[Saved data entries]
<<<<

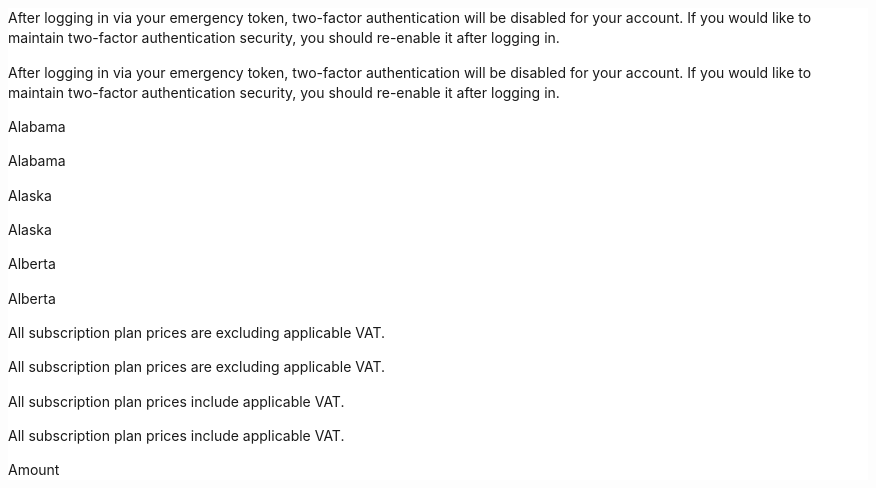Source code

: </td></tr>
<tr><td width="50%">

After logging in via your emergency token, two-factor authentication will be disabled for your account. If you would like to maintain two-factor authentication security, you should re-enable it after logging in.

</td><td width="50%">

After logging in via your emergency token, two-factor authentication will be disabled for your account. If you would like to maintain two-factor authentication security, you should re-enable it after logging in.

</td></tr>
<tr><td width="50%">

Alabama

</td><td width="50%">

Alabama

</td></tr>
<tr><td width="50%">

Alaska

</td><td width="50%">

Alaska

</td></tr>
<tr><td width="50%">

Alberta

</td><td width="50%">

Alberta

</td></tr>
<tr><td width="50%">

All subscription plan prices are excluding applicable VAT.

</td><td width="50%">

All subscription plan prices are excluding applicable VAT.

</td></tr>
<tr><td width="50%">

All subscription plan prices include applicable VAT.

</td><td width="50%">

All subscription plan prices include applicable VAT.

</td></tr>
<tr><td width="50%">

Amount
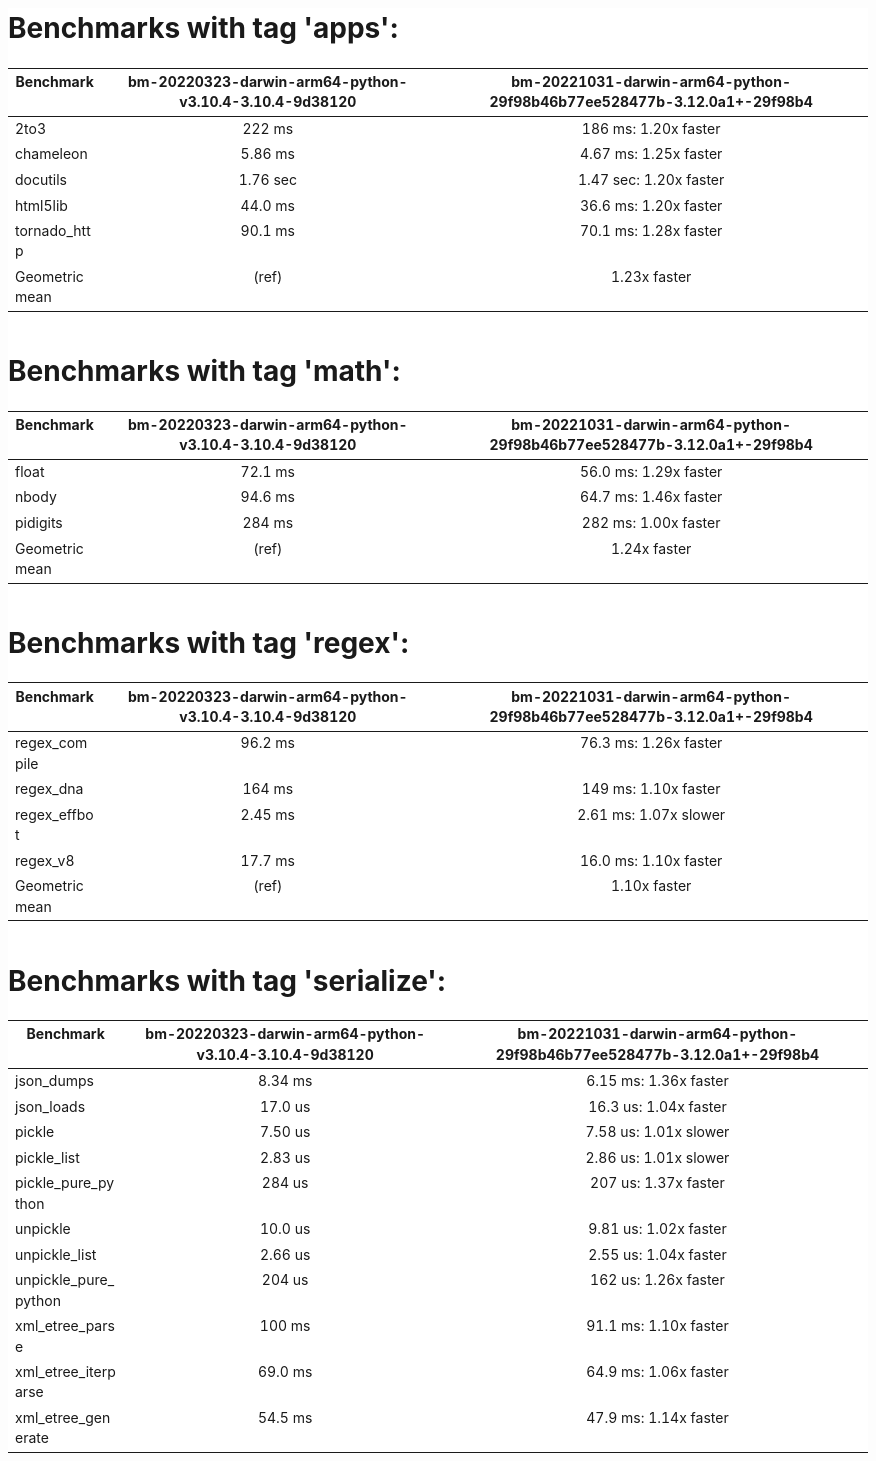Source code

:Benchmarks with tag 'apps':
===========================

| Benchmark      | bm-20220323-darwin-arm64-python-v3.10.4-3.10.4-9d38120 | bm-20221031-darwin-arm64-python-29f98b46b77ee528477b-3.12.0a1+-29f98b4 |
|----------------|:------------------------------------------------------:|:----------------------------------------------------------------------:|
| 2to3           | 222 ms                                                 | 186 ms: 1.20x faster                                                   |
| chameleon      | 5.86 ms                                                | 4.67 ms: 1.25x faster                                                  |
| docutils       | 1.76 sec                                               | 1.47 sec: 1.20x faster                                                 |
| html5lib       | 44.0 ms                                                | 36.6 ms: 1.20x faster                                                  |
| tornado_http   | 90.1 ms                                                | 70.1 ms: 1.28x faster                                                  |
| Geometric mean | (ref)                                                  | 1.23x faster                                                           |

Benchmarks with tag 'math':
===========================

| Benchmark      | bm-20220323-darwin-arm64-python-v3.10.4-3.10.4-9d38120 | bm-20221031-darwin-arm64-python-29f98b46b77ee528477b-3.12.0a1+-29f98b4 |
|----------------|:------------------------------------------------------:|:----------------------------------------------------------------------:|
| float          | 72.1 ms                                                | 56.0 ms: 1.29x faster                                                  |
| nbody          | 94.6 ms                                                | 64.7 ms: 1.46x faster                                                  |
| pidigits       | 284 ms                                                 | 282 ms: 1.00x faster                                                   |
| Geometric mean | (ref)                                                  | 1.24x faster                                                           |

Benchmarks with tag 'regex':
============================

| Benchmark      | bm-20220323-darwin-arm64-python-v3.10.4-3.10.4-9d38120 | bm-20221031-darwin-arm64-python-29f98b46b77ee528477b-3.12.0a1+-29f98b4 |
|----------------|:------------------------------------------------------:|:----------------------------------------------------------------------:|
| regex_compile  | 96.2 ms                                                | 76.3 ms: 1.26x faster                                                  |
| regex_dna      | 164 ms                                                 | 149 ms: 1.10x faster                                                   |
| regex_effbot   | 2.45 ms                                                | 2.61 ms: 1.07x slower                                                  |
| regex_v8       | 17.7 ms                                                | 16.0 ms: 1.10x faster                                                  |
| Geometric mean | (ref)                                                  | 1.10x faster                                                           |

Benchmarks with tag 'serialize':
================================

| Benchmark            | bm-20220323-darwin-arm64-python-v3.10.4-3.10.4-9d38120 | bm-20221031-darwin-arm64-python-29f98b46b77ee528477b-3.12.0a1+-29f98b4 |
|----------------------|:------------------------------------------------------:|:----------------------------------------------------------------------:|
| json_dumps           | 8.34 ms                                                | 6.15 ms: 1.36x faster                                                  |
| json_loads           | 17.0 us                                                | 16.3 us: 1.04x faster                                                  |
| pickle               | 7.50 us                                                | 7.58 us: 1.01x slower                                                  |
| pickle_list          | 2.83 us                                                | 2.86 us: 1.01x slower                                                  |
| pickle_pure_python   | 284 us                                                 | 207 us: 1.37x faster                                                   |
| unpickle             | 10.0 us                                                | 9.81 us: 1.02x faster                                                  |
| unpickle_list        | 2.66 us                                                | 2.55 us: 1.04x faster                                                  |
| unpickle_pure_python | 204 us                                                 | 162 us: 1.26x faster                                                   |
| xml_etree_parse      | 100 ms                                                 | 91.1 ms: 1.10x faster                                                  |
| xml_etree_iterparse  | 69.0 ms                                                | 64.9 ms: 1.06x faster                                                  |
| xml_etree_generate   | 54.5 ms                                                | 47.9 ms: 1.14x faster                                                  |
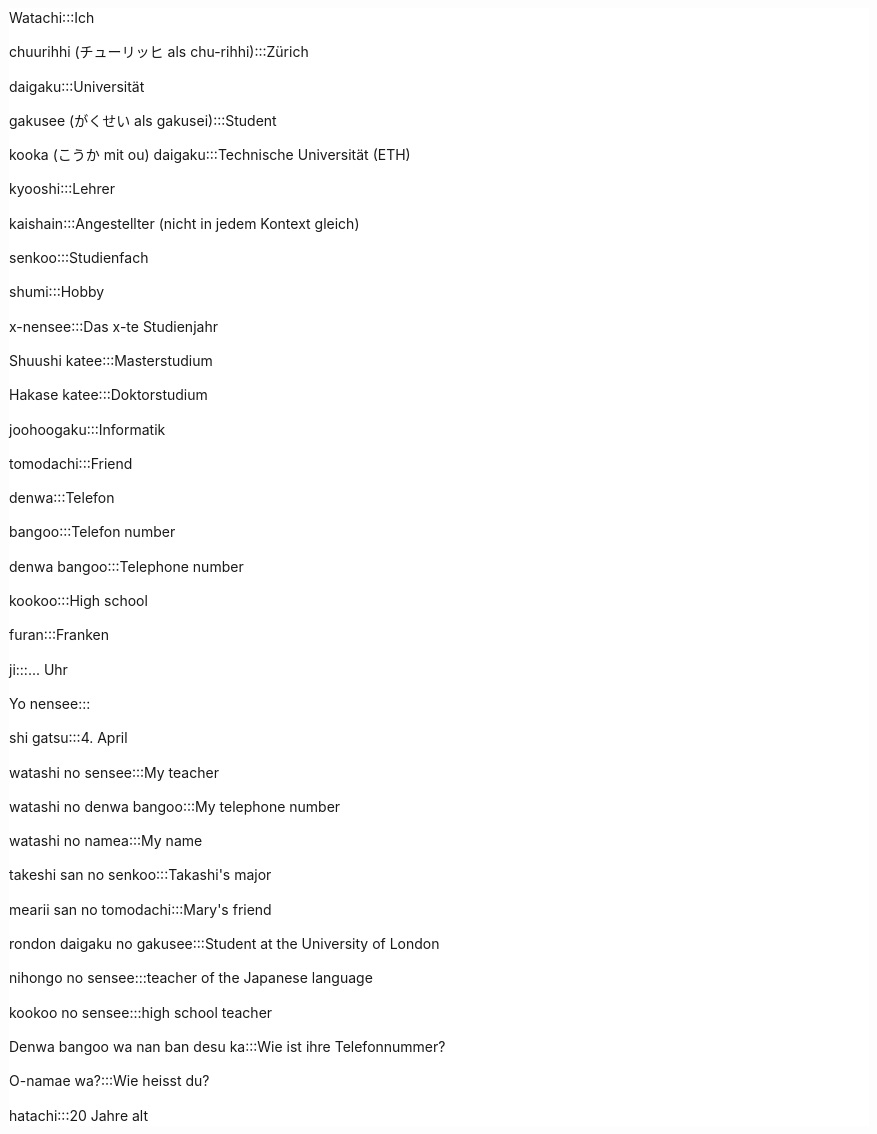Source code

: Watachi:::Ich

chuurihhi (チューリッヒ als chu-rihhi):::Zürich

daigaku:::Universität

gakusee (がくせい als gakusei):::Student

kooka (こうか mit ou) daigaku:::Technische Universität (ETH)

kyooshi:::Lehrer

kaishain:::Angestellter (nicht in jedem Kontext gleich)

senkoo:::Studienfach

shumi:::Hobby

x-nensee:::Das x-te Studienjahr

Shuushi katee:::Masterstudium

Hakase katee:::Doktorstudium

joohoogaku:::Informatik

tomodachi:::Friend

denwa:::Telefon

bangoo:::Telefon number

denwa bangoo:::Telephone number

kookoo:::High school

furan:::Franken

ji:::... Uhr

Yo nensee:::

shi gatsu:::4. April

watashi no sensee:::My teacher

watashi no denwa bangoo:::My telephone number

watashi no namea:::My name

takeshi san no senkoo:::Takashi's major

mearii san no tomodachi:::Mary's friend

rondon daigaku no gakusee:::Student at the University of London

nihongo no sensee:::teacher of the Japanese language

kookoo no sensee:::high school teacher

Denwa bangoo wa nan ban desu ka:::Wie ist ihre Telefonnummer?

O-namae wa?:::Wie heisst du?

hatachi:::20 Jahre alt
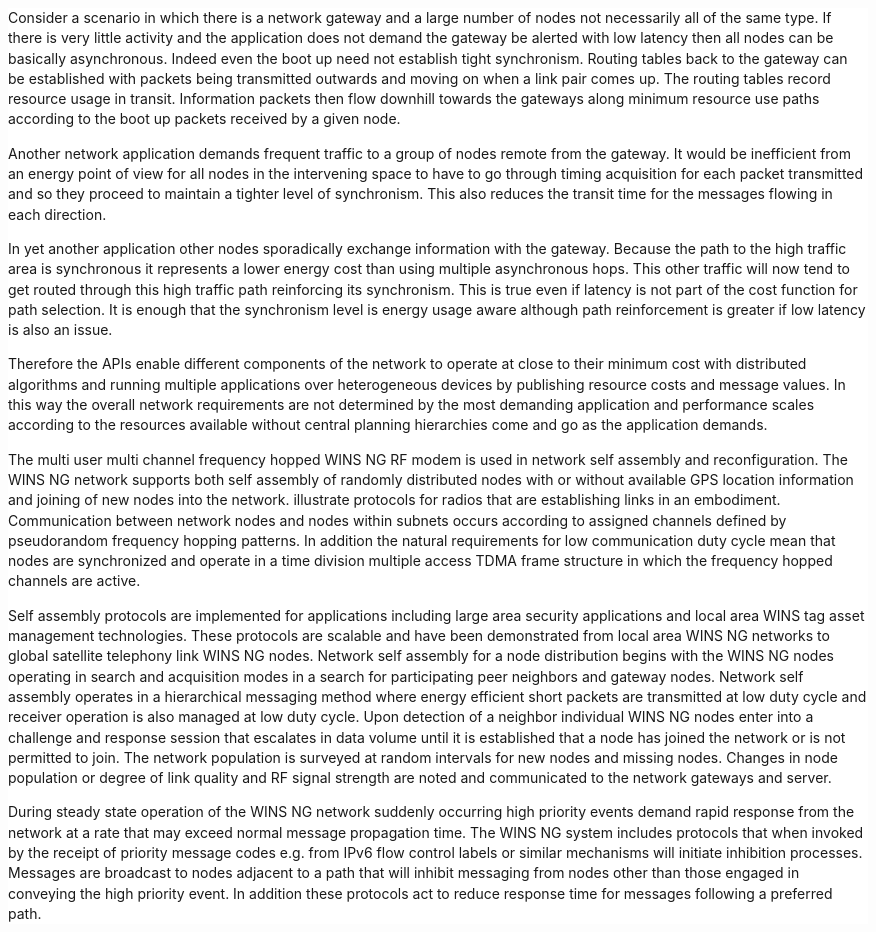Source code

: Consider a scenario in which there is a network gateway and a large number of nodes not necessarily all of the same type. If there is very little activity and the application does not demand the gateway be alerted with low latency then all nodes can be basically asynchronous. Indeed even the boot up need not establish tight synchronism. Routing tables back to the gateway can be established with packets being transmitted outwards and moving on when a link pair comes up. The routing tables record resource usage in transit. Information packets then flow downhill towards the gateways along minimum resource use paths according to the boot up packets received by a given node.

Another network application demands frequent traffic to a group of nodes remote from the gateway. It would be inefficient from an energy point of view for all nodes in the intervening space to have to go through timing acquisition for each packet transmitted and so they proceed to maintain a tighter level of synchronism. This also reduces the transit time for the messages flowing in each direction.

In yet another application other nodes sporadically exchange information with the gateway. Because the path to the high traffic area is synchronous it represents a lower energy cost than using multiple asynchronous hops. This other traffic will now tend to get routed through this high traffic path reinforcing its synchronism. This is true even if latency is not part of the cost function for path selection. It is enough that the synchronism level is energy usage aware although path reinforcement is greater if low latency is also an issue.

Therefore the APIs enable different components of the network to operate at close to their minimum cost with distributed algorithms and running multiple applications over heterogeneous devices by publishing resource costs and message values. In this way the overall network requirements are not determined by the most demanding application and performance scales according to the resources available without central planning hierarchies come and go as the application demands.

The multi user multi channel frequency hopped WINS NG RF modem is used in network self assembly and reconfiguration. The WINS NG network supports both self assembly of randomly distributed nodes with or without available GPS location information and joining of new nodes into the network. illustrate protocols for radios that are establishing links in an embodiment. Communication between network nodes and nodes within subnets occurs according to assigned channels defined by pseudorandom frequency hopping patterns. In addition the natural requirements for low communication duty cycle mean that nodes are synchronized and operate in a time division multiple access TDMA frame structure in which the frequency hopped channels are active.

Self assembly protocols are implemented for applications including large area security applications and local area WINS tag asset management technologies. These protocols are scalable and have been demonstrated from local area WINS NG networks to global satellite telephony link WINS NG nodes. Network self assembly for a node distribution begins with the WINS NG nodes operating in search and acquisition modes in a search for participating peer neighbors and gateway nodes. Network self assembly operates in a hierarchical messaging method where energy efficient short packets are transmitted at low duty cycle and receiver operation is also managed at low duty cycle. Upon detection of a neighbor individual WINS NG nodes enter into a challenge and response session that escalates in data volume until it is established that a node has joined the network or is not permitted to join. The network population is surveyed at random intervals for new nodes and missing nodes. Changes in node population or degree of link quality and RF signal strength are noted and communicated to the network gateways and server.

During steady state operation of the WINS NG network suddenly occurring high priority events demand rapid response from the network at a rate that may exceed normal message propagation time. The WINS NG system includes protocols that when invoked by the receipt of priority message codes e.g. from IPv6 flow control labels or similar mechanisms will initiate inhibition processes. Messages are broadcast to nodes adjacent to a path that will inhibit messaging from nodes other than those engaged in conveying the high priority event. In addition these protocols act to reduce response time for messages following a preferred path.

>>>>

Look above for the line with "207 us: 1.37x" and the line with "takeshi san no senkoo:::Takashi's major". Give again exactly those two lines and all lines between them, pictures excluded.

| pickle_pure_python   | 284 us                                                 | 207 us: 1.37x faster                                                   |
| unpickle             | 10.0 us                                                | 9.81 us: 1.02x faster                                                  |
| unpickle_list        | 2.66 us                                                | 2.55 us: 1.04x faster                                                  |
| unpickle_pure_python | 204 us                                                 | 162 us: 1.26x faster                                                   |
| xml_etree_parse      | 100 ms                                                 | 91.1 ms: 1.10x faster                                                  |
| xml_etree_iterparse  | 69.0 ms                                                | 64.9 ms: 1.06x faster                                                  |
| xml_etree_generate   | 54.5 ms                                                | 47.9 ms: 1.14x faster                                                  |
Source code

: Watachi:::Ich

chuurihhi (チューリッヒ als chu-rihhi):::Zürich

daigaku:::Universität

gakusee (がくせい als gakusei):::Student

kooka (こうか mit ou) daigaku:::Technische Universität (ETH)

kyooshi:::Lehrer

kaishain:::Angestellter (nicht in jedem Kontext gleich)

senkoo:::Studienfach

shumi:::Hobby

x-nensee:::Das x-te Studienjahr

Shuushi katee:::Masterstudium

Hakase katee:::Doktorstudium

joohoogaku:::Informatik

tomodachi:::Friend

denwa:::Telefon

bangoo:::Telefon number

denwa bangoo:::Telephone number

kookoo:::High school

furan:::Franken

ji:::... Uhr

Yo nensee:::

shi gatsu:::4. April

watashi no sensee:::My teacher

watashi no denwa bangoo:::My telephone number

watashi no namea:::My name

takeshi san no senkoo:::Takashi's major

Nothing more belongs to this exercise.